With an XDR platform, you can both blacklist and whitelist traffic and processes. This guarantees that only approved actions and users can access and enter your system.

5. Better Productivity

A centralized system reduces the number of security alerts and vastly improves alerting accuracy. This translates to fewer false positives sort through. Additionally, it’s also easier to maintain and manage an XDR solution since it’s an integrated platform rather than a combination of several point solutions. Finally, it equally minimizes the number of interfaces that the security professional must access during a response.

XDR Use Cases

XDR platforms support an expansive range of network security responsibilities. They can also help to support specific use cases, based on the maturity of your security team. The following three use cases correspond to the tiers used for classification by security professionals.

  • Tier 1: Triage – An XDR platform can be used as the primary tool for collecting data, monitoring systems, identifying malicious events and alerting the security team. Therefore, the XDR forms the foundation for further efforts, including a hand-off to higher-level teams.
  • Tier 2: Investigation – Security teams use XDR solutions as repositories for analysis and information on events. The information obtained, combined with threat intelligence, allows the teams to investigate relevant events, evaluate viable responses and train security staff.
  • Tier 3: Threat Hunting – The data collected from the XDR can be applied as a baseline for executing threat hunting operations. The operations are meant to proactively look out for evidence of threats that might have been missed by systems and analysts. The data used for and collected during these processes is equally useful for threat intelligence since it improves on the preexisting security policies and systems.
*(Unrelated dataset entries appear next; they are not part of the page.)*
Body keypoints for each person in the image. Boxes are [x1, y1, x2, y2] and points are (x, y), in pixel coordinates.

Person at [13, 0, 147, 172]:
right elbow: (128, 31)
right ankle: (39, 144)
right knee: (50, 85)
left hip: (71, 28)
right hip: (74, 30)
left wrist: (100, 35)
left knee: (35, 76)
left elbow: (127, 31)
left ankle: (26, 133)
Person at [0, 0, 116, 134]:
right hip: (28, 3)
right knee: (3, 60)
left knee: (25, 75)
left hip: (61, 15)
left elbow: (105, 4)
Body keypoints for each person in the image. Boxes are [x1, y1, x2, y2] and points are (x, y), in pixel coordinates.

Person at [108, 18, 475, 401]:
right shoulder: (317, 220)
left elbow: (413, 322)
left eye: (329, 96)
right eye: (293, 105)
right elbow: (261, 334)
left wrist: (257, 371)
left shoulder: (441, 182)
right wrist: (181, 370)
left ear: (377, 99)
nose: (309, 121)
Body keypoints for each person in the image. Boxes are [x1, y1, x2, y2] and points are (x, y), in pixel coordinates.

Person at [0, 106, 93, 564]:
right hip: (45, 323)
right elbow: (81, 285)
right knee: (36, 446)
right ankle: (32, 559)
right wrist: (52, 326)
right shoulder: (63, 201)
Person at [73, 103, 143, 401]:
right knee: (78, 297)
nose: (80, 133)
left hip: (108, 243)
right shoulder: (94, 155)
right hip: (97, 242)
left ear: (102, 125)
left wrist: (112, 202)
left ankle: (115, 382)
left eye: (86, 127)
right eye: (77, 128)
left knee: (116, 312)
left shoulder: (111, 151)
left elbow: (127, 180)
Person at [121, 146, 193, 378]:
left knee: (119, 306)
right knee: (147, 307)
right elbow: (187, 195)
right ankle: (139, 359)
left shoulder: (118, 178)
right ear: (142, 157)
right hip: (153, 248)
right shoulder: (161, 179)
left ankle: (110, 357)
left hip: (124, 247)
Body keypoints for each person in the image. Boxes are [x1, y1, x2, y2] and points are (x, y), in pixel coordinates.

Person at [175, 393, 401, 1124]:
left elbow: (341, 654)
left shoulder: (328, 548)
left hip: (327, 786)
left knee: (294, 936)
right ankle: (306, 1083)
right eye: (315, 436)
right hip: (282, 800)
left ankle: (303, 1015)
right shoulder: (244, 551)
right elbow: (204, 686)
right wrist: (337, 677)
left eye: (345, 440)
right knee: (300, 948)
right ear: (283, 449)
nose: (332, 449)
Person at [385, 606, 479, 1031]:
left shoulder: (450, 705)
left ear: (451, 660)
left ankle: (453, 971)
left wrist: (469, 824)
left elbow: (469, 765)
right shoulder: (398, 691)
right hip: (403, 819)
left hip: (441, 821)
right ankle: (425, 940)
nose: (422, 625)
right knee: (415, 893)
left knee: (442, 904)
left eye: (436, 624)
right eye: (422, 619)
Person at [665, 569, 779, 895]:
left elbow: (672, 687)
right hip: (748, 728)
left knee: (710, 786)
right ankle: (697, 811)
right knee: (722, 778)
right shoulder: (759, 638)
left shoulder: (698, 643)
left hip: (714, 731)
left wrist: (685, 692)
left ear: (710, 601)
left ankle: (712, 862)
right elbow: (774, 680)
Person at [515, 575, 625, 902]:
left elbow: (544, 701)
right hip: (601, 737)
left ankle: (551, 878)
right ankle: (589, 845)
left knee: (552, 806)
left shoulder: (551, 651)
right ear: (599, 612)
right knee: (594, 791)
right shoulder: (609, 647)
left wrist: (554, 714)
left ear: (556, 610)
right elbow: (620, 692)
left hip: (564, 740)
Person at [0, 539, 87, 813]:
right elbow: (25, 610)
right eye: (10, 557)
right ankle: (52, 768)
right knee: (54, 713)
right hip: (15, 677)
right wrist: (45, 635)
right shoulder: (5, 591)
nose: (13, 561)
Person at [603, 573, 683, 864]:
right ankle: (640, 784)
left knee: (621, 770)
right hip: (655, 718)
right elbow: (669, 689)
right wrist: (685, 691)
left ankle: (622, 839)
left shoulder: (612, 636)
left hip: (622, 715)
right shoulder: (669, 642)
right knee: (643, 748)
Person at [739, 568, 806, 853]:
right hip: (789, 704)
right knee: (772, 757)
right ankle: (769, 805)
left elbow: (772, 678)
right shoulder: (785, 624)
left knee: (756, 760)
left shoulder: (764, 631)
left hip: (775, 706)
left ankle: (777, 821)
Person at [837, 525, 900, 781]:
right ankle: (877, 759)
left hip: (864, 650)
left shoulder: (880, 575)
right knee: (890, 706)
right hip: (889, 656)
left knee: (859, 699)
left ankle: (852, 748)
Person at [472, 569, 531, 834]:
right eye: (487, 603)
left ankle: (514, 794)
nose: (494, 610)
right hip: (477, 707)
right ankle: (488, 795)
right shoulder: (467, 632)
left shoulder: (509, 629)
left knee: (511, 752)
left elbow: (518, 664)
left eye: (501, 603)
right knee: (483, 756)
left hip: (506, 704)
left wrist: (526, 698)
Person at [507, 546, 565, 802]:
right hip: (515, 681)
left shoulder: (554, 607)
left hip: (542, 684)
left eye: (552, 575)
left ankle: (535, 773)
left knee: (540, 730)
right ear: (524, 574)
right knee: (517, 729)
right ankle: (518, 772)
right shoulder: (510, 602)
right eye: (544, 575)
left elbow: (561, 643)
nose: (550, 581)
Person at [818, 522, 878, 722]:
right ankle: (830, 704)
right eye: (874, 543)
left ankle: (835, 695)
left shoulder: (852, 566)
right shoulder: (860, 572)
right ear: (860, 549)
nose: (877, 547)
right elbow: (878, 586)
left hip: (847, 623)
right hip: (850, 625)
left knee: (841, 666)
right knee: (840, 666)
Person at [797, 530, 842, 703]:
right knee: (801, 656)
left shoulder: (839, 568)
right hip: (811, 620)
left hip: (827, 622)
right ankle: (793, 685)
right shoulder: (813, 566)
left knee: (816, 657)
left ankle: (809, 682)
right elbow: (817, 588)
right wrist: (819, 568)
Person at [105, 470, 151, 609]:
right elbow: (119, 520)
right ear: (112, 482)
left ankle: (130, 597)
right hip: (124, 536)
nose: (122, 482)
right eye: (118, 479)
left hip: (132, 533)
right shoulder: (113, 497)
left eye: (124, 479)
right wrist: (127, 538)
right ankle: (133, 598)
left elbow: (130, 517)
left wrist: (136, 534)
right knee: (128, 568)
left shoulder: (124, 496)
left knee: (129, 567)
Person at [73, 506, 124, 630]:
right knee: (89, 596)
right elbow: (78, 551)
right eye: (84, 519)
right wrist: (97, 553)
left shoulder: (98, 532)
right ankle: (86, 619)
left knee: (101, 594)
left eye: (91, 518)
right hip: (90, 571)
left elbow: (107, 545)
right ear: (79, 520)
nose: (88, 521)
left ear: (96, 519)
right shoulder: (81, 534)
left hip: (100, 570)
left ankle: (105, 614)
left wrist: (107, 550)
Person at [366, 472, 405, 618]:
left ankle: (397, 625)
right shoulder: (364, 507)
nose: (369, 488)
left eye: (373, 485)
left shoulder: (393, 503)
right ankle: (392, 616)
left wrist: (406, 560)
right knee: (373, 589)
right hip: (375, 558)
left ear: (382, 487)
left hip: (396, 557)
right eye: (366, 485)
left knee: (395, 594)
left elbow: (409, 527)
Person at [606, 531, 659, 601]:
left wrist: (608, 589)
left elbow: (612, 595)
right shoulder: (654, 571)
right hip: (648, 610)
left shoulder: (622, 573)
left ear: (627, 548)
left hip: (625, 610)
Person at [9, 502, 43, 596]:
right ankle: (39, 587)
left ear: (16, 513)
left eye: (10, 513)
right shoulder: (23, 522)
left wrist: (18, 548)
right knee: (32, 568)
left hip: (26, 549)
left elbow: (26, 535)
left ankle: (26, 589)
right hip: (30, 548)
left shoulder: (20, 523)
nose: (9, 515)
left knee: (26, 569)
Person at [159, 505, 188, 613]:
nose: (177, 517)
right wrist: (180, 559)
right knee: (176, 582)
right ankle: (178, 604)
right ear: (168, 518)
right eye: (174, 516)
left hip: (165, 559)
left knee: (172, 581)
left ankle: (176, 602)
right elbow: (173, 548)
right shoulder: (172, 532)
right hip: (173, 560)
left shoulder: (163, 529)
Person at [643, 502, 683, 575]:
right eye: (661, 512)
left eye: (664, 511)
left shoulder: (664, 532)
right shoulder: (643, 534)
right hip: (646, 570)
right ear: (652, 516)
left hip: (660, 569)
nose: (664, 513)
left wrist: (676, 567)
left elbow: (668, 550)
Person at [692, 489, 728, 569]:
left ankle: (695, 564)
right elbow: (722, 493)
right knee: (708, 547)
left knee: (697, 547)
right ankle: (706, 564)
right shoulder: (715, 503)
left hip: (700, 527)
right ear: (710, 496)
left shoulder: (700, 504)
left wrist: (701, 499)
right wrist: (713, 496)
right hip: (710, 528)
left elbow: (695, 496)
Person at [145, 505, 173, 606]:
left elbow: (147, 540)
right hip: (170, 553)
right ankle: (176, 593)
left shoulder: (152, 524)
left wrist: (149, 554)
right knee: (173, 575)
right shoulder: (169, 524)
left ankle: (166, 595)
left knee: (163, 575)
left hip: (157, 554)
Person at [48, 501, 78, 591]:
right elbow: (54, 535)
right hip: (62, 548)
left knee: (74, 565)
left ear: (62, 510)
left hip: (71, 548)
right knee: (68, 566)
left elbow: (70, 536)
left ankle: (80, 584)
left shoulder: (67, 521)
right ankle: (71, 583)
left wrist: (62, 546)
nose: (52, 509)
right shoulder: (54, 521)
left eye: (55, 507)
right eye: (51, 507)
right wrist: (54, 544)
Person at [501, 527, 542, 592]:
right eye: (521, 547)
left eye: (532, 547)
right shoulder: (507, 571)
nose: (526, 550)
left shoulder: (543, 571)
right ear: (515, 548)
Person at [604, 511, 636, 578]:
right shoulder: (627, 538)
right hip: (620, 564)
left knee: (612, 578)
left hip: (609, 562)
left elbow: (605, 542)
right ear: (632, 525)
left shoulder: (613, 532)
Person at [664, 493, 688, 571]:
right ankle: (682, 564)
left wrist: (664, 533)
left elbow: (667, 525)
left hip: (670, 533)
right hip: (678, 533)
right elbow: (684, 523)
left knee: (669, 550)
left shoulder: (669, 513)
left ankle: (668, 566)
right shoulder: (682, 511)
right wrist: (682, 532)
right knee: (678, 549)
What Should You Avoid with XDR Platforms?

As much as XDR platforms are a substantial improvement over traditional security tools and several EDR (Endpoint Detection and Response) systems, they’re not foolproof. That said, they still present the most robust and tightest protection for your investments, particularly when the implementation is executed effectively. To get the highest level of security from your Extended Detection and Response solution, ensure you avoid the following three common mistakes:

1. Complexity of Integration

For XDR solutions to be effective and efficient, they have to integrate smoothly with the preexisting solutions. If integrating with XDR requires too much work or custom plugins, you’ll end up losing out on a chunk of the productivity gains. Furthermore, you might have to forgo some of the control and visibility that set XDR apart from its alternatives.

Taking advantage of native integration allows you to implement a new XDR platform quickly and offers immediate protection enhancements. Therefore, it might be worth the trading off not getting all the preferred features but then not having to maintain or build the integration from scratch.

Similarly, when you need to integrate extra tooling with your platform, it’s best to prioritize those that come compatible. Generally, it would help if you always were cautious of applications, tools or services that need additional integration work.

2. Lack of Sufficient Information

Automation is a big part of why XDR is highly efficient by automating tracking, alerts and responses, thus reducing your security team’s workload. That said, automation needs to accomplish more than simply sandboxing processes or blocking all traffic. A solid XDR platform should include automation that adjusts to current system conditions and provides appropriate responses based on multiple parameters. This allows the platform to monitor unknown devices more closely and promptly restrict potentially malicious access.

3. Operational Complexity

Ideally, XDR platforms are meant to ease the efforts of security and response teams. Therefore, a capable platform extends beyond interfaces and dashboards to configuration and maintenance requirements. That means the ideal XDR does not include native services and functionalities (that don’t need external add-ons) but also allows for settings to be easily set, changed and updated.